» TO-DO LIST:
(a) Output, word for word, the part of the post on required school reading that opens with the words containing "It’s Tuesday and" and closes with "your minds blown?".
(b) In the post on required school reading, what did the English teacher leave on the students' desks after someone said Of Mice and Men was better because it was shorter?
(c) Resume the post on required school reading after its last sentence, keeping its voice and list format.

» ARTICLE:
---+---

Required Reading That Wasn't a Chore: Top Ten Tuesday Edition

October 15, 2013 Classics, Top Ten Tuesday 72

Hey Bookworms!

It’s Tuesday and I’m about to get my list on. The lovely ladies of The Broke and the Bookish have come up with a wonderful topic this week. We’re discussing the top ten books we were forced to read. My take on this? I’m dishing up some books I read in school that I actually LIKED. I KNOW! Crazy right? Are you ready to have your minds blown?


In High School…

1. The Adventures of Huckleberry Finn by Mark Twain- The curriculum at my high school focused our Junior year on American literature. After starting off the year slowly and writing a lot of papers on symbolism of books I didn’t enjoy (cough cough, Moby DickThe  Scarlet Letter… cough) we were assigned good old Huck Finn. Up to this point I hadn’t really expected to enjoy any of my assigned reading. Mark Twain seemed to be the cure for that attitude. Weirdly, of all the amazing stuff that goes on in this book, the vignette that had me most enthralled was when Huck and Jim had to deal with the feuding families, Hatfield and McCoy style. (Apparently I’m a sucker for a blood feud, because freshman year I totally loved Romeo and Juliet. Of course, the Leonardo DiCaprio/Claire Danes movie had come out the year before, so I’ve never trusted that my adoration of the book wasn’t based in part on the movie. Seriously though. That movie’s Mercutio? I love that guy.)

2. Pride and Prejudice by Jane Austen- We were assigned to read Pride and Prejudice in the spring of my senior year, senior year having been devoted to British literature. Apparently we ignored all other English speaking countries’ literary canons (sorry Canada, Australia, etc… I found you eventually, don’t you worry!) I was not expecting to enjoy this book either, because I was 17 and content to dislike everything in the whole wide world. After struggling a bit to acclimate to the language I realized Pride and Prejudice was every bit as soapy and scandalous as the dramas I liked watching on TV. That Lydia. Whew. If that girl lived now, she’d so be on reality TV.

I hadn't even seen this face yet! (Image Source)

I hadn’t even seen this face yet! (Image Source)

3. Of Mice and Men by John Steinbeck– We read this one junior year, right after we finished the dreaded Moby Dick. The whole class liked it much better, likely due in large part to the relative modernity of the piece. Unfortunately someone vocalized that it was better because it was shorter, causing my English teacher to leave Great Illustrated Classics versions of Moby Dick on our desks the next day. It was kind of a dick move, but he was retiring that year and was probably sick of his students hating on Moby Dick. It was probably his favorite book or something. I don’t know. Of Mice and Men was awesome on its own merits though. Who didn’t cry when George told Lennie to think about the bunnies?!

---+---

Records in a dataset
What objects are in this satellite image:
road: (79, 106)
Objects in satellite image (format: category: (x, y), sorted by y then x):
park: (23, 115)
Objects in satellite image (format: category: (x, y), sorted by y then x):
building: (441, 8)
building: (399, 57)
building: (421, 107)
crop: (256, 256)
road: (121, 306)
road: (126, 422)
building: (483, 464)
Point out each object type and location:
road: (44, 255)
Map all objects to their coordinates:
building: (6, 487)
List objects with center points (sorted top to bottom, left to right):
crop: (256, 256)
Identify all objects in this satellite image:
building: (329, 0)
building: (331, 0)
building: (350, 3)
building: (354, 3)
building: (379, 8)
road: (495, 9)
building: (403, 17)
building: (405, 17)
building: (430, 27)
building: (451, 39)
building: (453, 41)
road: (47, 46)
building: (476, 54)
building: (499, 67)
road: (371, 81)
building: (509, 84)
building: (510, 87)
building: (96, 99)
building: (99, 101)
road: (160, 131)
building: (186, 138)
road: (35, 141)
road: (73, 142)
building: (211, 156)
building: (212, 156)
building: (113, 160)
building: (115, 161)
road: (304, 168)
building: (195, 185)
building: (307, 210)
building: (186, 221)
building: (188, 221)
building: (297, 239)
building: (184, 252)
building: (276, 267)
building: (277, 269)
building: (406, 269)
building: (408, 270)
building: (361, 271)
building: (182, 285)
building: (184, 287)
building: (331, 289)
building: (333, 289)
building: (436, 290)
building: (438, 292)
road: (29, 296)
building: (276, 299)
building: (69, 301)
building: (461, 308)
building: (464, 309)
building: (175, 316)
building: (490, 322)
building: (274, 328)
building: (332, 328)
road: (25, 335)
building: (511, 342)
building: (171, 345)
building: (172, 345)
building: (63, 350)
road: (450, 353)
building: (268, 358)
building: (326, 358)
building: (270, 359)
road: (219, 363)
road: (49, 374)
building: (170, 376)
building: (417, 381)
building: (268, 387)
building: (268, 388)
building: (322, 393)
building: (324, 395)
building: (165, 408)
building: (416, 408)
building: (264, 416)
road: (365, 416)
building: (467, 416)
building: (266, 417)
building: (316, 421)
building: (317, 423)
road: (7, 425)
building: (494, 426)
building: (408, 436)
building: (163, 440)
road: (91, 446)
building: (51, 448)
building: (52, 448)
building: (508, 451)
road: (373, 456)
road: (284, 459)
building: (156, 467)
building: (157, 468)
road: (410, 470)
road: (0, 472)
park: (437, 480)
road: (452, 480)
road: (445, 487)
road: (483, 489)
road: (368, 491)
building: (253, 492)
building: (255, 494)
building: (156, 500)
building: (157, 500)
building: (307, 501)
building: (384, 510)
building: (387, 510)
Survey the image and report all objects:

---+---

» RESPONSES IN ORDER:
(a)
It’s Tuesday and I’m about to get my list on. The lovely ladies of The Broke and the Bookish have come up with a wonderful topic this week. We’re discussing the top ten books we were forced to read. My take on this? I’m dishing up some books I read in school that I actually LIKED. I KNOW! Crazy right? Are you ready to have your minds blown?

(b) Great Illustrated Classics versions of Moby Dick.

(c)
4. The Importance of Being Earnest by Oscar Wilde- Back to Brit Lit for a moment. The spring of my senior year was such a treat. I am pretty sure my teacher that year intentionally saved the fun stuff for last because she knew we’d be taking the AP exam and wanted to be nice. We actually read this play aloud as a class. I’d never laughed so hard in school. I tried to avoid reading any lines (which is pretty weird of me, considering I was totally the lead in the Fall Play that year… Being a crappy actress apparently doesn’t mean much in a high school environment?) The premise is just SO ridiculous and cheeky and utterly charming that one can’t help but fall for it. Oh that Bunbury…

5. The Great Gatsby by F Scott Fitzgerald– A junior year classic. I can’t describe to you how thrilling it was to read book after assigned book that wasn’t a complete chore! Gatsby was, of course, enthralling. Daisy and her moneyed voice, Gatsby and his hopeless obsession, the booze, the drama, the TWENTIES! What more could a high school kid want to read about?!

I still haven't seen this movie, but I'll take a glass of champagne. Thanks, Leo. (Image Source)

I still haven’t seen this movie, but I’ll take a glass of champagne. Thanks, Leo. (Image Source)

In College…

A little preface here. When I got to college I majored in Communications. I KNOW. But I was 18 and didn’t know what I wanted to be when I grew up. Still don’t. Anywho, I decided to fill up my electives with classes that I knew would assign novels as “homework.” It was a crafty way of boosting my GPA and getting to do stuff I liked to do anyway. Plus it got me a double minor. Women’s Studies and History. Boom. 

6. The Handmaid’s Tale by Margaret Atwood- I don’t know if it’s possible to rave ENOUGH about The Handmaid’s Tale, but dang it if I won’t try. I’ve talked about it on this blog endlessly, but if you haven’t read it yet, for reals. Why the heck not?! This was assigned in the first Women in Literature class I took and I fell HARD for the Atwood.

7. Nickel and Dimed by Barbara Ehrenreich– We read this in one of my Women’s Studies classes. I don’t read much in the way of non fiction, but this book was so amazing. It focused on traditional women’s jobs- particularly those on the low end of the pay scale- to see just how hard it would be to get by in that situation. Barbara Ehrenreich went undercover and got jobs at Walmart, waitressing, and working with a maid service. Her descriptions of the working conditions and the pay are enough to get any feminist’s hackles up. A fantastic read, I highly recommend it!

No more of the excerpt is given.